A maternity ward had been set up in one of the upstairs rooms of the stadium. It was full of women and children. Many of the women were heavily pregnant. A toilet off the large room was being used as the delivery room. The only piece of furniture was a wooden table, on which lay a woman who was giving birth to a baby as I entered. A midwife was assisting. The baby was born screaming. There was not even a rag to wrap the baby up in. What a way to enter the world! Born in the toilet of a football stadium in a warring city in West Africa.
I left the stadium feeling saddened and angry. I said that I would do what I could to help relieve the plight of those gathered there. I took Zainab, Julius and Allie back to the residence and gave them a meal. We discussed what the immediate priorities were. I went back up to the lodge, briefed President Kabbah on what I had seen at the stadium (he had not been there) and then climbed into the naval helicopter to start the laborious return trip to C
onakry via HMS Norfolk.
On the next trip into Freetown I attended a CSM meeting at the Vine Memorial School at Congo Cross. I offered some words of hope and encouragement to these brave people and distributed some bags of rice, especially for the members of the CDU who were mounting the road blocks in order to ensure that the rebels did not manage to infiltrate back into the areas reclaimed by Ecomog. By sitting at a road block all day, the CDU personnel missed out on any food distributions taking place by NGOs such as CCSL; but the service that they were providing was vital for the security of the capital. DFID had also thoughtfully put gallons of disinfectant on board the first plane load of supplies to be flown in and we handed out a ten-gallon plastic container for every one of the 106 zones so that the areas could be sprayed to minimize the very real threat of a health epidemic.
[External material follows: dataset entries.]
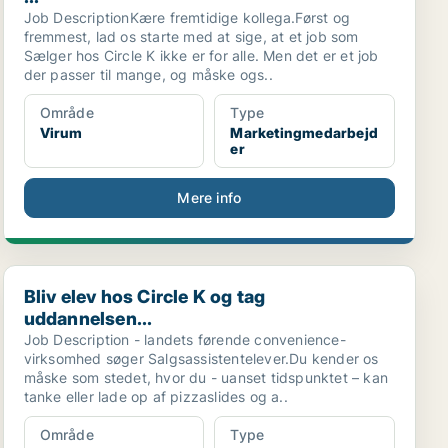
Job DescriptionKære fremtidige kollega.Først og
fremmest, lad os starte med at sige, at et job som
Sælger hos Circle K ikke er for alle. Men det er et job
der passer til mange, og måske ogs..
Område
Type
Virum
Marketingmedarbejd
er
Mere info
Bliv elev hos Circle K og tag uddannelsen...
Bliv elev hos Circle K og tag
uddannelsen...
Job Description - landets førende convenience-
virksomhed søger Salgsassistentelever.Du kender os
måske som stedet, hvor du - uanset tidspunktet – kan
tanke eller lade op af pizzaslides og a..
Område
Type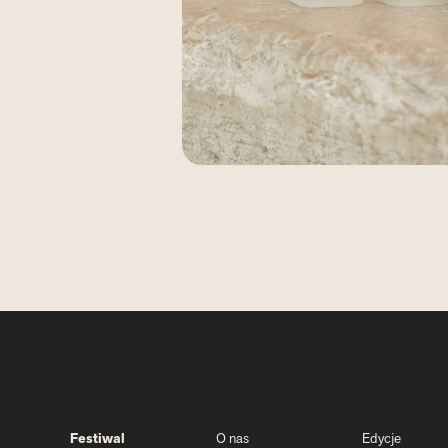
Festiwal
O nas
Edycje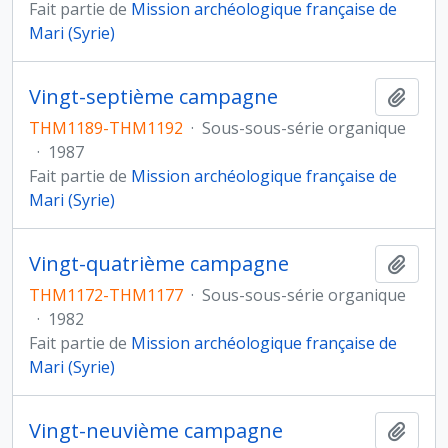
Fait partie de
Mission archéologique française de
Mari (Syrie)
Vingt-septième campagne
Ajout
THM1189-THM1192
·
Sous-sous-série organique
·
1987
Fait partie de
Mission archéologique française de
Mari (Syrie)
Vingt-quatrième campagne
Ajout
THM1172-THM1177
·
Sous-sous-série organique
·
1982
Fait partie de
Mission archéologique française de
Mari (Syrie)
Vingt-neuvième campagne
Ajout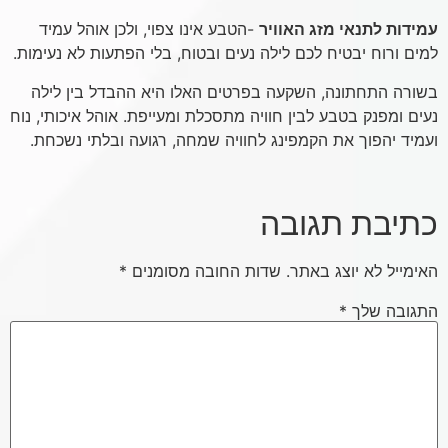
עמידות לתנאי מזג האוויר
-הטבע אינו צפוי, ולכן אוהל עמיד
למים ורוח יבטיח לכם לילה נעים ובטוח, בלי הפתעות לא נעימות.
בשורה התחתונה, השקעה בפרטים האלו היא ההבדל בין לילה
נעים ומפנק בטבע לבין חוויה מתסכלת ומעייפת. אוהל איכותי, נוח
ועמיד יהפוך את הקמפינג לחוויה שמחה, רגועה ובלתי נשכחת.
כתיבת תגובה
האימייל לא יוצג באתר.
שדות החובה מסומנים
*
התגובה שלך
*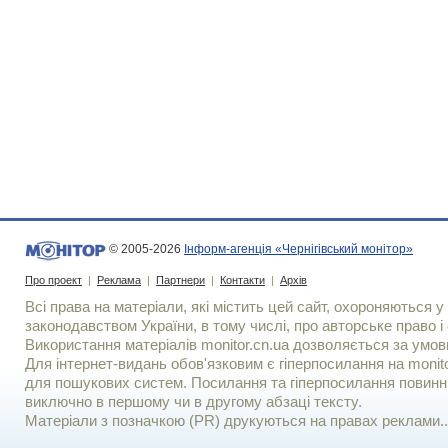
© 2005-2026
Інформ-агенція «Чернігівський монітор»
Про проект
|
Реклама
|
Партнери
|
Контакти
|
Архів
Всі права на матеріали, які містить цей сайт, охороняються у 
законодавством України, в тому числі, про авторське право і 
Використання матерiалiв monitor.cn.ua дозволяється за умов
Для iнтернет-видань обов'язковим є гiперпосилання на monito
для пошукових систем. Посилання та гіперпосилання повинні
виключно в першому чи в другому абзаці тексту.
Матеріали з позначкою (PR) друкуються на правах реклами..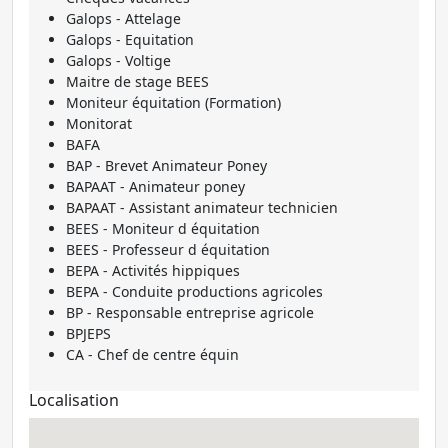
Galops - Attelage
Galops - Equitation
Galops - Voltige
Maitre de stage BEES
Moniteur équitation (Formation)
Monitorat
BAFA
BAP - Brevet Animateur Poney
BAPAAT - Animateur poney
BAPAAT - Assistant animateur technicien
BEES - Moniteur d équitation
BEES - Professeur d équitation
BEPA - Activités hippiques
BEPA - Conduite productions agricoles
BP - Responsable entreprise agricole
BPJEPS
CA - Chef de centre équin
Localisation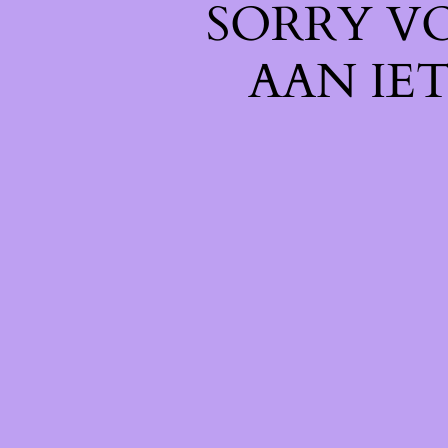
SORRY V
AAN IE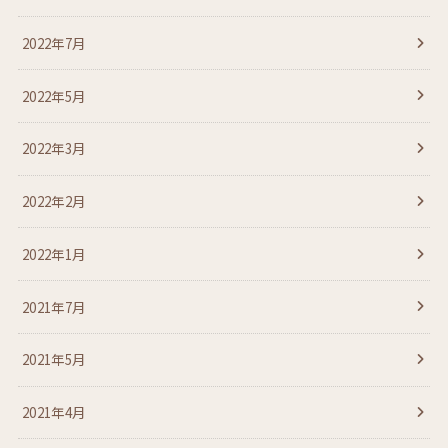
2022年7月
2022年5月
2022年3月
2022年2月
2022年1月
2021年7月
2021年5月
2021年4月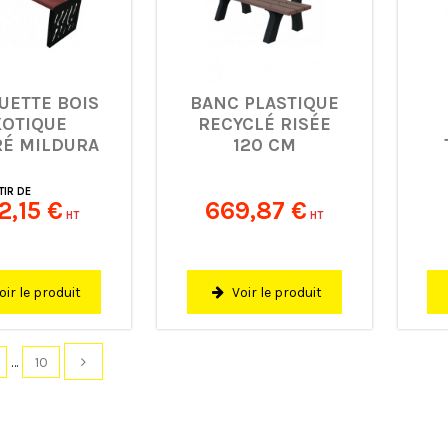
UETTE BOIS
BANC PLASTIQUE
XOTIQUE
RECYCLÉ RISÉE
RÉ MILDURA
120 CM
180 CM
TIR DE
2,15 €
669,87 €
HT
HT
oir le produit
Voir le produit
…
10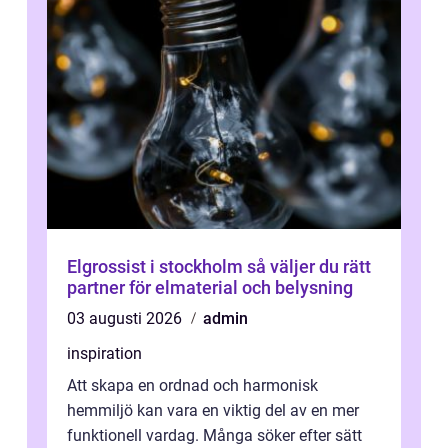
Elgrossist i stockholm så väljer du rätt
partner för elmaterial och belysning
03 augusti 2026
admin
inspiration
Att skapa en ordnad och harmonisk
hemmiljö kan vara en viktig del av en mer
funktionell vardag. Många söker efter sätt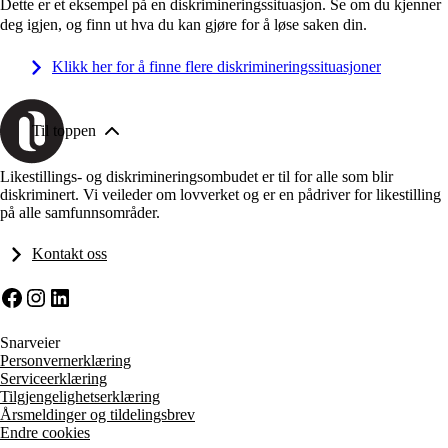
Dette er et eksempel på en diskrimineringssituasjon. Se om du kjenner
deg igjen, og finn ut hva du kan gjøre for å løse saken din.
Klikk her for å finne flere diskrimineringssituasjoner
Til toppen
Likestillings- og diskrimineringsombudet er til for alle som blir
diskriminert. Vi veileder om lovverket og er en pådriver for likestilling
på alle samfunnsområder.
Kontakt oss
Facebook
Instagram
LinkedIn
Snarveier
Personvernerklæring
Serviceerklæring
Tilgjengelighetserklæring
Årsmeldinger og tildelingsbrev
Endre cookies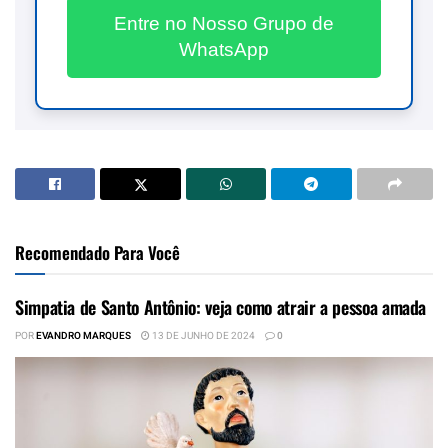
Entre no Nosso Grupo de
WhatsApp
Recomendado Para Você
Simpatia de Santo Antônio: veja como atrair a pessoa amada
POR
EVANDRO MARQUES
13 DE JUNHO DE 2024
0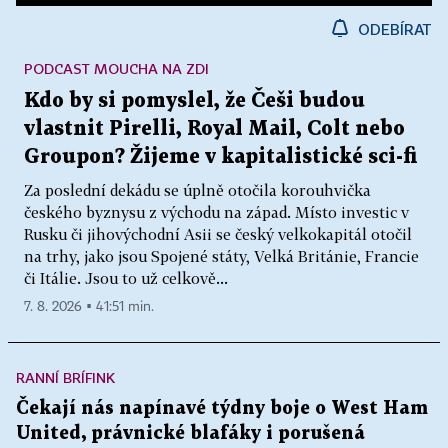
ODEBÍRAT
PODCAST MOUCHA NA ZDI
Kdo by si pomyslel, že Češi budou
vlastnit Pirelli, Royal Mail, Colt nebo
Groupon? Žijeme v kapitalistické sci-fi
Za poslední dekádu se úplně otočila korouhvička
českého byznysu z východu na západ. Místo investic v
Rusku či jihovýchodní Asii se český velkokapitál otočil
na trhy, jako jsou Spojené státy, Velká Británie, Francie
či Itálie. Jsou to už celkově...
7. 8. 2026 ▪ 41:51 min.
RANNÍ BRÍFINK
Čekají nás napínavé týdny boje o West Ham
United, právnické blafáky i porušená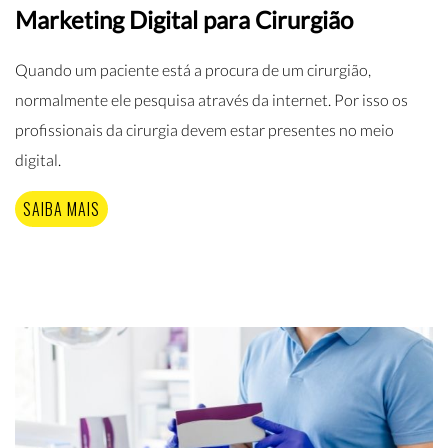
Marketing Digital para Cirurgião
Quando um paciente está a procura de um cirurgião,
normalmente ele pesquisa através da internet. Por isso os
profissionais da cirurgia devem estar presentes no meio
digital.
SAIBA MAIS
The close protection team and I continued these trips from Conakry for the next few days. However, there was a problem. Each trip necessitated carrying a number of heavy diplomatic bags for the team’s ‘equipment’. This started to arouse the interest of the Guinean authorities as we flew in and out of the airport each day. They wanted to know what we were carrying. I assured them that it was merely diplomatic material but the size and weight increased their suspicions and delayed our departure and return each time. London would still not give the green light for us to stay in Freetown, so we decided to move on board HMS Norfolk.
Captain Bruce Williams and his crew made us very welcome on board but to say that conditions were cramped was an understatement. As a luxury I was given a cabin to myself alongside the captain’s. It comprised a bunk-bed, which I had to climb up into by holding onto the various pipes running through the ship. Under the bunk was a desk top and cupboards and in a corner a sink hidden under another flat top. There was one chair, which had to be folded away when not in use as it took up most of the remaining floor space. A sign was put up on the sliding door of my cabin: ‘British High Commission, Sierra Leone’. The hotel room in the Camayenne was a mansion compared to this. However, I was still far better off than the members of the close protection team. They were accommodated in odd corners of the bowels of the ship, some of them sleeping with their faces pressed to the pipes running around the ship.